Imam Abu Hanifah rah.a, meriwayatkan hadis dari seorang sahabat Nabi bernama Abdullah bin Hasan136 Az-Zubaidi, “Barangsiapa mempelajari agama Allah maka Dia mencukupi kebutuhannya dan memberinya rizki dari hal yang tidak pernah diduga”137
Orang yang hatinya telah terpengaruh urusan rizki, pangan ataupun sandang, sungguh jarang sekali yang dapat memusatkan perhatiannya untuk mencapai akhlak karimah dan obsesi yang mulia.
Penyair berkata138: “Tinggalkanlah, dan jangan kau memburu kemulian. Duduklah, engkau pasti mendapat sandang pangan.”
Seseorang memohon kepada Mansyur al-Hallaj139, katanya “Berwasiatlah kepadaku”, maka jawabnya, “Aku wariskan nafsumu, jika tidak kamu tundukkan maka kamu akan dikalahkan.”
Maka dianjurkan agar setiap orang mampu menundukkan nafsunya dengan cara banyak-banyak beramal sholih, sehingga tidak ada lagi peluang untuk menuruti hawa nafsu.
B. Pengaruh Urusan Dunia
Tidak sepatutnya bagi orang yang berakal digelisahkan oleh urusan duniawi.
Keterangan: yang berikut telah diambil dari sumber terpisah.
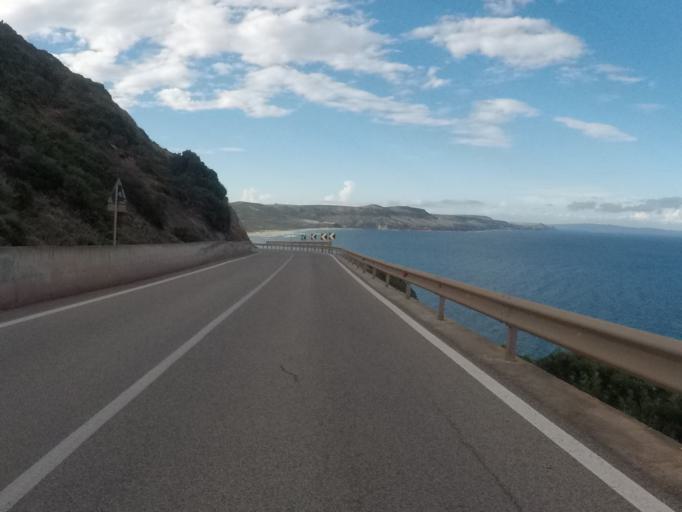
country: IT
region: Sardinia
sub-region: Provincia di Carbonia-Iglesias
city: Gonnesa
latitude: 39.3012
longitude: 8.4359
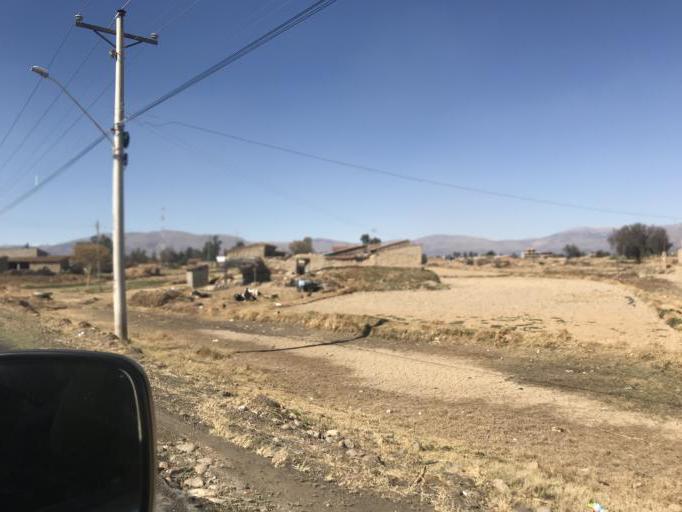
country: BO
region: Cochabamba
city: Cliza
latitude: -17.5674
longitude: -65.8923
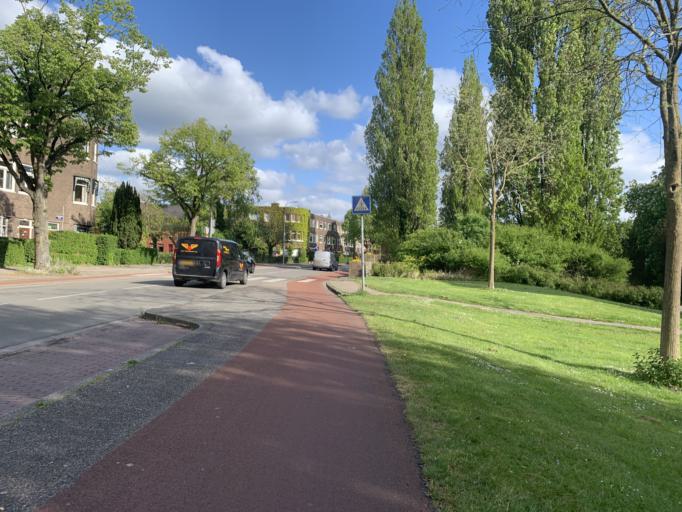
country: NL
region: Groningen
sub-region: Gemeente Groningen
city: Oosterpark
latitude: 53.2242
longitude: 6.5765
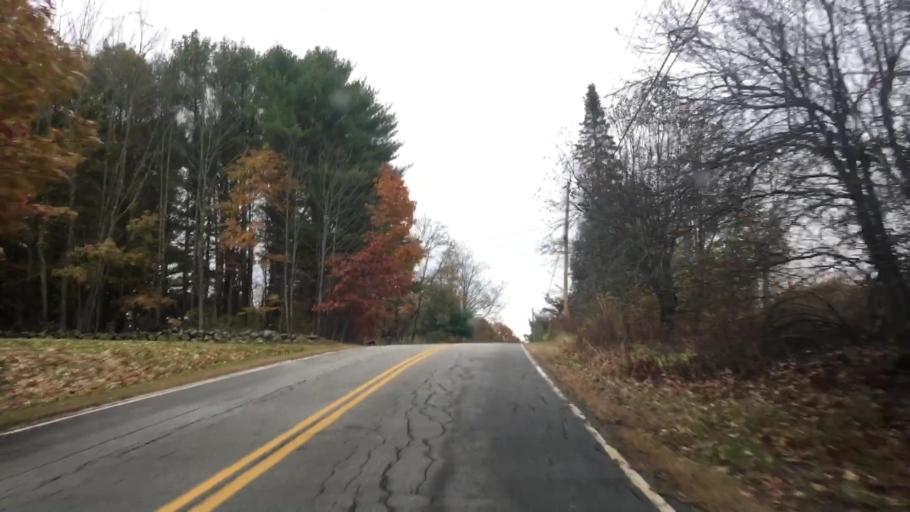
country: US
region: Maine
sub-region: Lincoln County
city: Whitefield
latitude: 44.1706
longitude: -69.6637
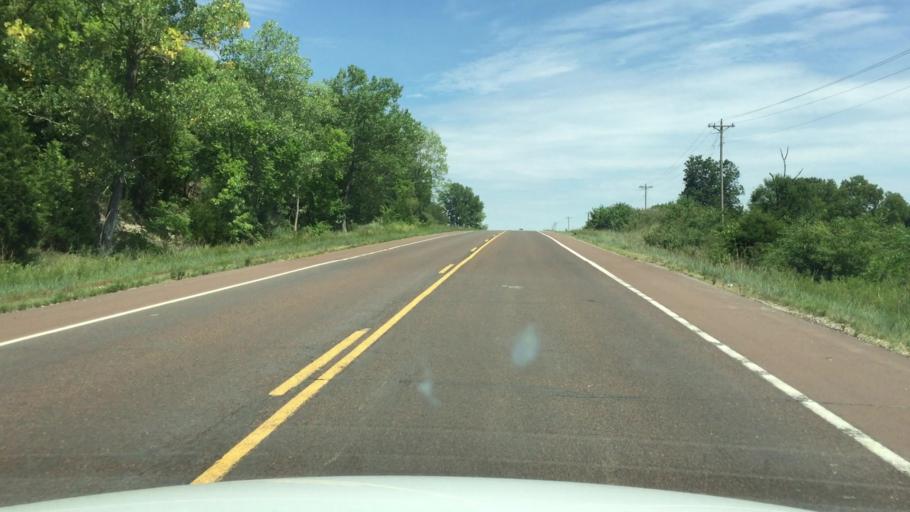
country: US
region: Kansas
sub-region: Douglas County
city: Lawrence
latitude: 38.9713
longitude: -95.3886
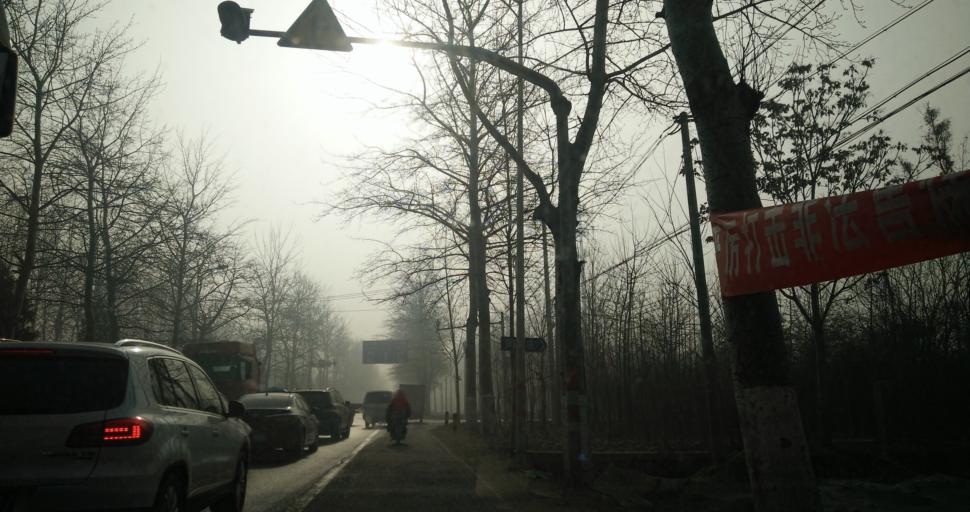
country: CN
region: Beijing
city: Yinghai
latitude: 39.7475
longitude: 116.4471
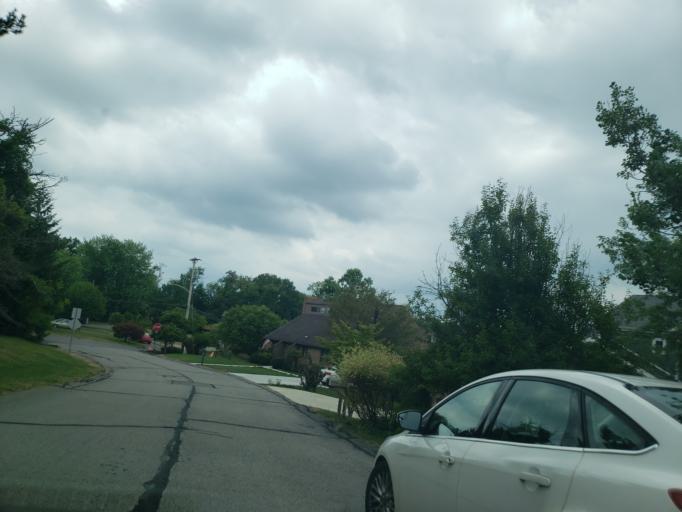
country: US
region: Pennsylvania
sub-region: Allegheny County
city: Coraopolis
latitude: 40.5321
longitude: -80.1613
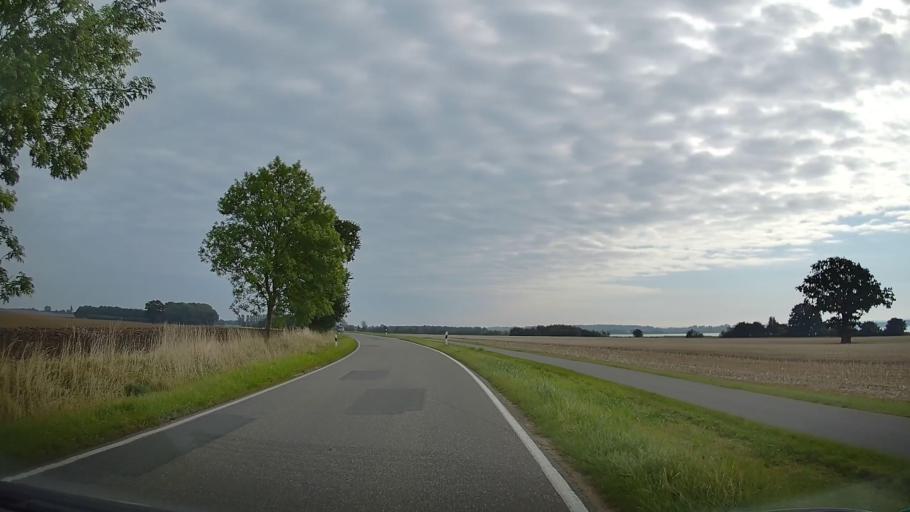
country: DE
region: Schleswig-Holstein
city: Panker
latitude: 54.3392
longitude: 10.6214
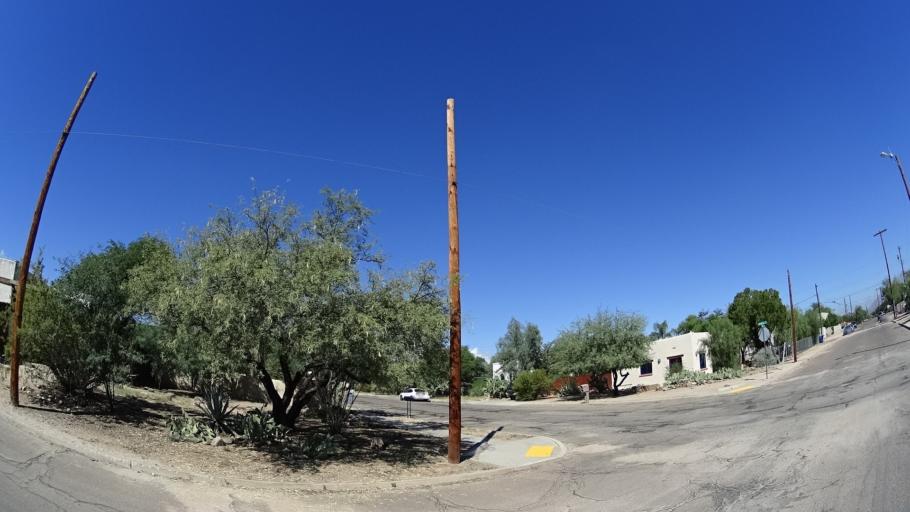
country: US
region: Arizona
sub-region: Pima County
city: Tucson
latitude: 32.2466
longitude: -110.9553
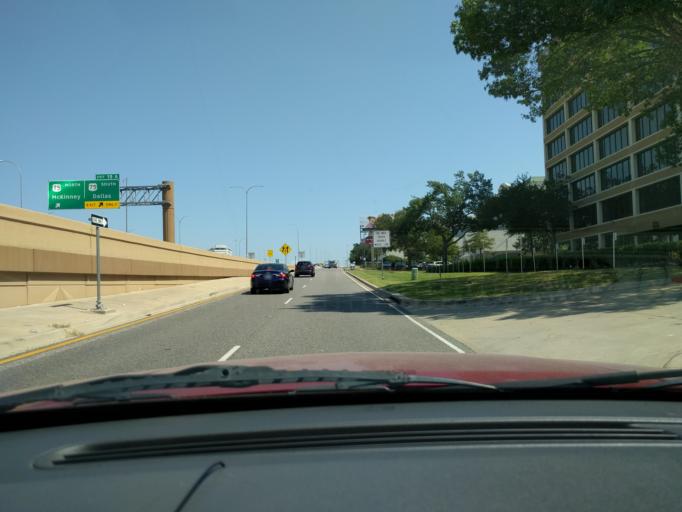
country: US
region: Texas
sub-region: Dallas County
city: Richardson
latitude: 32.9236
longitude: -96.7763
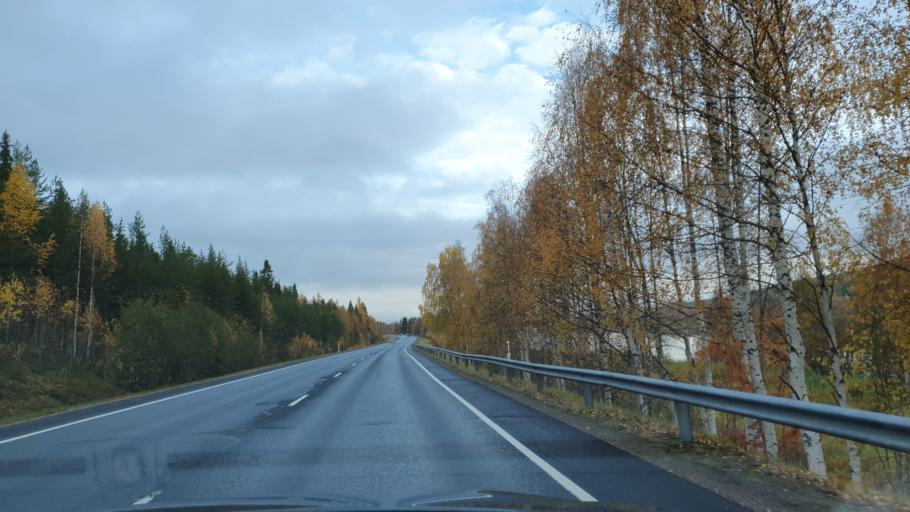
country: FI
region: Lapland
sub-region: Rovaniemi
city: Rovaniemi
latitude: 66.6064
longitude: 25.5752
Susah gelisah disini tidak akan dapat menolak musibah, tidak juga bermanfaat bahkan membahayakan hati, akal dan badan, lagi pula merusak amal kebajikan.
Tapi hendaklah memusatkan perhatian pada urusan akhirat, karena hal inilah yang bakal bermanfaat.
Adapun hadis nabi yang bunyinya, “Sesungguhnya ada diantara dosa-dosa yang tidak dapat dilebur kecuali dengan care (memperhatikan) terhadap ma’isyah”140. Maksudnya adalah care seukur yang tidak merusak amal kebajikan dan merusak hati sehingga mendistorsi kekhusyukan dalam sholat. Adanya care dan kehendak dalam batas tersebut adalah termasuk amal akhirat.
Penuntut ilmu juga harus meminimalkan aktifitas duniawi sesuai kemampuannya, karena itulah maka banyak para pelajar yang menyukai ghurbah (mengisolasi diri).
C. Hidup Prihatin
Pelajar harus sanggup menderita susah payah dalam perjalanan belajarnya, sebagaimana pernyataan Nabi Musa a.s ditengah perjalanan belajarnya, “Benar-benar saya dapati susah payah dalam perjalananku ini”141, padahal keluhan seperti itu tidak pernah terjadi dalam berbagai perjalanan Nabi Musa yang lain.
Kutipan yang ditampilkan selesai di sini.